* Task goal *
Every record must be restated exactly as written.

* Data under study *

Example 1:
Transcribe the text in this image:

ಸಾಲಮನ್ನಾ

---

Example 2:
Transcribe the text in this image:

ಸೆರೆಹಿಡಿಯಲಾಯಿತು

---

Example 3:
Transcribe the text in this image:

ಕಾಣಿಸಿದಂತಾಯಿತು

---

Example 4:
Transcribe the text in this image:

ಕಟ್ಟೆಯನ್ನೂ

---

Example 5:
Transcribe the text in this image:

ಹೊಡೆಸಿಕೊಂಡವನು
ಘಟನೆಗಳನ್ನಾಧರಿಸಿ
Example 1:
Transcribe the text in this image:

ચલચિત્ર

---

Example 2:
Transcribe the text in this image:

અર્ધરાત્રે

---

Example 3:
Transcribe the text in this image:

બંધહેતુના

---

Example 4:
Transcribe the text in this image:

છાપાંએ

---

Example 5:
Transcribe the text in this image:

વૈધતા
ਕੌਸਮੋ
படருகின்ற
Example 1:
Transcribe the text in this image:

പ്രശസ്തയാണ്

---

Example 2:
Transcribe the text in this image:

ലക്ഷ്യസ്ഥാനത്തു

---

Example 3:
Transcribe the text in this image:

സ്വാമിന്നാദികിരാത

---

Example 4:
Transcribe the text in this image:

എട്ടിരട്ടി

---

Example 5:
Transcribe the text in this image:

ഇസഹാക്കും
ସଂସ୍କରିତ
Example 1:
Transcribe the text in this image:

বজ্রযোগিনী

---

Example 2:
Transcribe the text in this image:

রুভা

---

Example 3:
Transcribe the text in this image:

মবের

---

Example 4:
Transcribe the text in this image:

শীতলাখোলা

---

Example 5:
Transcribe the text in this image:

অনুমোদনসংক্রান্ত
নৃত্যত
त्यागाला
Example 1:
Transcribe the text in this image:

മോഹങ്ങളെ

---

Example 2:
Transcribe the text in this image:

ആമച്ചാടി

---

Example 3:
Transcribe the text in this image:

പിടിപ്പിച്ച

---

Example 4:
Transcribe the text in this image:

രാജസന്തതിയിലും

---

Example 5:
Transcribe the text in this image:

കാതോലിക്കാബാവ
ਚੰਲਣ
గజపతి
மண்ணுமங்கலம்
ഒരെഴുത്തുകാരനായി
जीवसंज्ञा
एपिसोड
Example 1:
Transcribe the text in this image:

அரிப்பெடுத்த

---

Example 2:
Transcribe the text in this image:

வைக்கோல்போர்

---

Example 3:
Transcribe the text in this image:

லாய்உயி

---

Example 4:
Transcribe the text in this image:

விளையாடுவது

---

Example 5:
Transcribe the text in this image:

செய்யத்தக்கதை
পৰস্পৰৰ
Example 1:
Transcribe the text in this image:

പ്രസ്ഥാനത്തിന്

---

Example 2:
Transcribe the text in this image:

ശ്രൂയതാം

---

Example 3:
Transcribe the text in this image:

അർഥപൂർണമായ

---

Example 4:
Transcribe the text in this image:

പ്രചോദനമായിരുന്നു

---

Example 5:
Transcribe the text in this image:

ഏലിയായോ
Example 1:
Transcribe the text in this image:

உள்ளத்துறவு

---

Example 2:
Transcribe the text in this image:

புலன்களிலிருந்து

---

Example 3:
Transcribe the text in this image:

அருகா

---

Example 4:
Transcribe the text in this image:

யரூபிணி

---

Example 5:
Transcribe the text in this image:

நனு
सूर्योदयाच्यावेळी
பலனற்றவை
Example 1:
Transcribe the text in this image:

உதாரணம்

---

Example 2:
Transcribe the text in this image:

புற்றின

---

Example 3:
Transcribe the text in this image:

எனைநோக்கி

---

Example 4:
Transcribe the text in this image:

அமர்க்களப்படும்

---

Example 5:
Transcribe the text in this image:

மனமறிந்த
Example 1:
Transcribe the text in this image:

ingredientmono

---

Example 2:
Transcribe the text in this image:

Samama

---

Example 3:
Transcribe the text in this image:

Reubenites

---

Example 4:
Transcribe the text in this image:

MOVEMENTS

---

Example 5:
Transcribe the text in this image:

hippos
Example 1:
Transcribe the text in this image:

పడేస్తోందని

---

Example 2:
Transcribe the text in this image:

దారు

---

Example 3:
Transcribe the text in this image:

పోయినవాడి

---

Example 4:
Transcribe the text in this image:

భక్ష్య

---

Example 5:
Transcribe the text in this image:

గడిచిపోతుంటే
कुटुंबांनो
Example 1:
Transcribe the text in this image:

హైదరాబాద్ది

* Finished task *
Example 1:
Transcribe the text in this image:

ಸಾಲಮನ್ನಾ

---

Example 2:
Transcribe the text in this image:

ಸೆರೆಹಿಡಿಯಲಾಯಿತು

---

Example 3:
Transcribe the text in this image:

ಕಾಣಿಸಿದಂತಾಯಿತು

---

Example 4:
Transcribe the text in this image:

ಕಟ್ಟೆಯನ್ನೂ

---

Example 5:
Transcribe the text in this image:

ಹೊಡೆಸಿಕೊಂಡವನು
ಘಟನೆಗಳನ್ನಾಧರಿಸಿ
Example 1:
Transcribe the text in this image:

ચલચિત્ર

---

Example 2:
Transcribe the text in this image:

અર્ધરાત્રે

---

Example 3:
Transcribe the text in this image:

બંધહેતુના

---

Example 4:
Transcribe the text in this image:

છાપાંએ

---

Example 5:
Transcribe the text in this image:

વૈધતા
ਕੌਸਮੋ
படருகின்ற
Example 1:
Transcribe the text in this image:

പ്രശസ്തയാണ്

---

Example 2:
Transcribe the text in this image:

ലക്ഷ്യസ്ഥാനത്തു

---

Example 3:
Transcribe the text in this image:

സ്വാമിന്നാദികിരാത

---

Example 4:
Transcribe the text in this image:

എട്ടിരട്ടി

---

Example 5:
Transcribe the text in this image:

ഇസഹാക്കും
ସଂସ୍କରିତ
Example 1:
Transcribe the text in this image:

বজ্রযোগিনী

---

Example 2:
Transcribe the text in this image:

রুভা

---

Example 3:
Transcribe the text in this image:

মবের

---

Example 4:
Transcribe the text in this image:

শীতলাখোলা

---

Example 5:
Transcribe the text in this image:

অনুমোদনসংক্রান্ত
নৃত্যত
त्यागाला
Example 1:
Transcribe the text in this image:

മോഹങ്ങളെ

---

Example 2:
Transcribe the text in this image:

ആമച്ചാടി

---

Example 3:
Transcribe the text in this image:

പിടിപ്പിച്ച

---

Example 4:
Transcribe the text in this image:

രാജസന്തതിയിലും

---

Example 5:
Transcribe the text in this image:

കാതോലിക്കാബാവ
ਚੰਲਣ
గజపతి
மண்ணுமங்கலம்
ഒരെഴുത്തുകാരനായി
जीवसंज्ञा
एपिसोड
Example 1:
Transcribe the text in this image:

அரிப்பெடுத்த

---

Example 2:
Transcribe the text in this image:

வைக்கோல்போர்

---

Example 3:
Transcribe the text in this image:

லாய்உயி

---

Example 4:
Transcribe the text in this image:

விளையாடுவது

---

Example 5:
Transcribe the text in this image:

செய்யத்தக்கதை
পৰস্পৰৰ
Example 1:
Transcribe the text in this image:

പ്രസ്ഥാനത്തിന്

---

Example 2:
Transcribe the text in this image:

ശ്രൂയതാം

---

Example 3:
Transcribe the text in this image:

അർഥപൂർണമായ

---

Example 4:
Transcribe the text in this image:

പ്രചോദനമായിരുന്നു

---

Example 5:
Transcribe the text in this image:

ഏലിയായോ
Example 1:
Transcribe the text in this image:

உள்ளத்துறவு

---

Example 2:
Transcribe the text in this image:

புலன்களிலிருந்து

---

Example 3:
Transcribe the text in this image:

அருகா

---

Example 4:
Transcribe the text in this image:

யரூபிணி

---

Example 5:
Transcribe the text in this image:

நனு
सूर्योदयाच्यावेळी
பலனற்றவை
Example 1:
Transcribe the text in this image:

உதாரணம்

---

Example 2:
Transcribe the text in this image:

புற்றின

---

Example 3:
Transcribe the text in this image:

எனைநோக்கி

---

Example 4:
Transcribe the text in this image:

அமர்க்களப்படும்

---

Example 5:
Transcribe the text in this image:

மனமறிந்த
Example 1:
Transcribe the text in this image:

ingredientmono

---

Example 2:
Transcribe the text in this image:

Samama

---

Example 3:
Transcribe the text in this image:

Reubenites

---

Example 4:
Transcribe the text in this image:

MOVEMENTS

---

Example 5:
Transcribe the text in this image:

hippos
Example 1:
Transcribe the text in this image:

పడేస్తోందని

---

Example 2:
Transcribe the text in this image:

దారు

---

Example 3:
Transcribe the text in this image:

పోయినవాడి

---

Example 4:
Transcribe the text in this image:

భక్ష్య

---

Example 5:
Transcribe the text in this image:

గడిచిపోతుంటే
कुटुंबांनो
Example 1:
Transcribe the text in this image:

హైదరాబాద్ది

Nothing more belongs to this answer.